Zbereźniki w edukacji


Spacery z dzieckiem to spora przygoda. Zwłaszcza, kiedy towarzyszy nam pies, a wśród innych właścicieli psów są tacy, którzy powinni mieć jakąś świnkę morską czy chomika, żeby nikomu krzywdy nie zrobić, bo albo prowadzą bez smyczy i ten pies podbiega albo na tak luźnej smyczy, że przebiega na drugą stronę ulicy stwarzając poważne zagrożenie dla osoby w wózku (zwłaszcza, kiedy sznurówko-smycz wplątałaby się w koła samochodu). Czy to wynika z braku wyobraźni czy złośliwości? Trudno mi powiedzieć.
Podobna zasada dotyczy osób, które oczekują od innych przyzwoitości, ale kiedy same mają się zachować przyzwoicie to z tym już naprawdę cieniutko.
W ramach odpoczynku odkaziłam dom i udałam się na relaksujący spacer w celu kupienia sobie czegoś do jedzenia. A że pies potrzebował dłuższego marszu po terenach zielonych (wypasam naszego baranka na trawnikach) to trafiliśmy w przestrzeń obsadzoną drzewami. Idę i patrzę, że jakaś osoba wychyla się zza drzewa. Wychyla i chowa, wychyla i chowa. Podejrzane, ale dzień jest, psa (którego trzeba bronić, ale to taki tam jego mały mankament) mam, gaz pieprzowy na podbiegające agresywne zwierzaki mam (od zeszłorocznego stycznia nauczyłam się, że warto mieć czym się bronić przed gryzący psem), więc jakby na mnie zza tego drzewa wyskoczył to dam se radę. Już jestem blisko, a pan wychodzi demonstracyjnie zapinając spodnie. I se myślę: aaa, ty nie chcesz mnie atakować tylko potrzeby swoje fizjologiczne pod tym drzewem załatwiałeś. To nawet mój pies wie, że drzew się nie znaczy bo mogą zeschnąć.
-Pani Aniu, co tam słychać?
-A spaceruję sobie z psem i zastanawiam się czy ściany malować.
-Ooo, ja remont właśnie robię. Nie u siebie tylko u córki.
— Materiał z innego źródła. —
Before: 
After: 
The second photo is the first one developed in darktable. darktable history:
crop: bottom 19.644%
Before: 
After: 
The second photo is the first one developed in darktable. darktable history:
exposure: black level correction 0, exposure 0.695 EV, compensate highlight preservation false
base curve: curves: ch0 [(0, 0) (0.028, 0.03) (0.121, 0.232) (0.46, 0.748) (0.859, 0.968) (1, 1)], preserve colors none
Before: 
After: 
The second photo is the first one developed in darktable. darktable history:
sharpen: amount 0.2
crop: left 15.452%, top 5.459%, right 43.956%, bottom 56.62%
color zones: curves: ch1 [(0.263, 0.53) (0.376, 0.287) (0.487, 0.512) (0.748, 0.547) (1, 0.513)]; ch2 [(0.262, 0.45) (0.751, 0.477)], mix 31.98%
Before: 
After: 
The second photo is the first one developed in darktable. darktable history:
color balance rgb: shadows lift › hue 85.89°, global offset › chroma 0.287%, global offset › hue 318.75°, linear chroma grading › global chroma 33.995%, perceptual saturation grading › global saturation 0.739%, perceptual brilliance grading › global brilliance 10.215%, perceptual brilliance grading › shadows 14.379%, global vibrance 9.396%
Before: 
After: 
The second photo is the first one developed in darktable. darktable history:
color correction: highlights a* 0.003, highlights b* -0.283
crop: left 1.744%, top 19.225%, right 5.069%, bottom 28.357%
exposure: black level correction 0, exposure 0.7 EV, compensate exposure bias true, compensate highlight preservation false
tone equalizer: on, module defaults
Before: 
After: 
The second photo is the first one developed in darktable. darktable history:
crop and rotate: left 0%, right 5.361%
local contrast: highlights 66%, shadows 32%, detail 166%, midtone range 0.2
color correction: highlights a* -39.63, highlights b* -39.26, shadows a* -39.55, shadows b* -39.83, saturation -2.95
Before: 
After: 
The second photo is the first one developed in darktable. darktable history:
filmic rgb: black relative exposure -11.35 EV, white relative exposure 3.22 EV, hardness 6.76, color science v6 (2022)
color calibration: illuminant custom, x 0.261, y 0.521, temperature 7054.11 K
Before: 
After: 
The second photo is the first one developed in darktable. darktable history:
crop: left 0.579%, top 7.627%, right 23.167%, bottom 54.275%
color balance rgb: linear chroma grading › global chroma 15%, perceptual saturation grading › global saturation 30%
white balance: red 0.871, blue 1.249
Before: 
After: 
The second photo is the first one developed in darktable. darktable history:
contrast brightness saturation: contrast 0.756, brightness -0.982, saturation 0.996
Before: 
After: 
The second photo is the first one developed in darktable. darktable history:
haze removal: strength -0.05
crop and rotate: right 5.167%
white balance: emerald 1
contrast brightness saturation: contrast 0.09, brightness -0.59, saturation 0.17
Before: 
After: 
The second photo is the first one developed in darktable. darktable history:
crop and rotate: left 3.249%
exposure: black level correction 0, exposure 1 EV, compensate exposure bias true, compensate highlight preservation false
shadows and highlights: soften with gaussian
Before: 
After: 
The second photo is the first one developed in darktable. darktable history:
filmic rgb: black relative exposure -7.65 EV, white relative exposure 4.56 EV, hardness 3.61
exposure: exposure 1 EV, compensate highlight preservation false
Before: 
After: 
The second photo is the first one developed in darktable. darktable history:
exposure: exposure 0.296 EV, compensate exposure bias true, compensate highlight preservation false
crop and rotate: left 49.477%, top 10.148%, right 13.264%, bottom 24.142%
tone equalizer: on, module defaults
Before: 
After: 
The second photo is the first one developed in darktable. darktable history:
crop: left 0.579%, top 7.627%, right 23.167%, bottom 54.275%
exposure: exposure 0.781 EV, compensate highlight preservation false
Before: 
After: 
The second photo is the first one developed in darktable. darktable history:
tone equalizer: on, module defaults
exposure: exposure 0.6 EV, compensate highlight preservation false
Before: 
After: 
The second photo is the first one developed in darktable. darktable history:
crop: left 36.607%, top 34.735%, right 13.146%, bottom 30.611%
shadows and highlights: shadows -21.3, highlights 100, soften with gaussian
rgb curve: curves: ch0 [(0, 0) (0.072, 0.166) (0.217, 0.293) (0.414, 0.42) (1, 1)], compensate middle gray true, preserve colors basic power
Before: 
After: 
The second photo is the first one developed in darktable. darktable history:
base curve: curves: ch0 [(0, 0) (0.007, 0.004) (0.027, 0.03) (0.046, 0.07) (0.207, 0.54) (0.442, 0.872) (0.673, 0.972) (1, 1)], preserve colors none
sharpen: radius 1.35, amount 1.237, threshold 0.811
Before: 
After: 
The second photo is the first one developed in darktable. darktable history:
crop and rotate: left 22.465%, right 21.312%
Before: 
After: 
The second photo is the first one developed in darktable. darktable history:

Taki remont to bardzo uświadamiająca rzecz. Żeby pani wiedziała, czego to ja się dowiedziałem?
-Czego?
-Och, szkoda gadać, bo to same zbereźne rzeczy. Jedno czego powiem to uczą tego w szkole.
-W szkole? jakich zbereźnych rzeczy mogą uczyć?
-A co ja tam będę pani owijał w bawełnę. Dziecko pani ma, więc już wtajemniczona. Wie pani co ja w podręczniku wnuka widziałem?
-Co takiego?
-Normalnie rysunki budowy mężczyzn i kobiet.
-I co w tym zbereźnego?
-Gołych! Oni tam gołe baby i gołych facetów dali do podręczników! Takie to cwane lewactwo. Wie pani, jak ja poślubiłem żonę to nie wiedziałem skąd się dzieci biorą, a teraz tego dzieci uczą. Do czego to doszło. Za moich czasów tego nie było.
-Jak nie było? Przecież w powojennych podręcznikach od przyrody w szkole podstawowej była anatomia. W moich czasach to nawet w kolorze.
-Eee, nas nikt tego nie uczył.
-Uczył, uczył. Jest pan niewiele starszy od mojej mamy, a ona miała to w podręcznikach.
Pan machnął ręką i podsumował.
-Bezeceństwa.
Ten sam, który potrzeby fizjologiczne załatwiał na świeżym powietrzu i nie bał się, że jakieś dziecko podejrzy.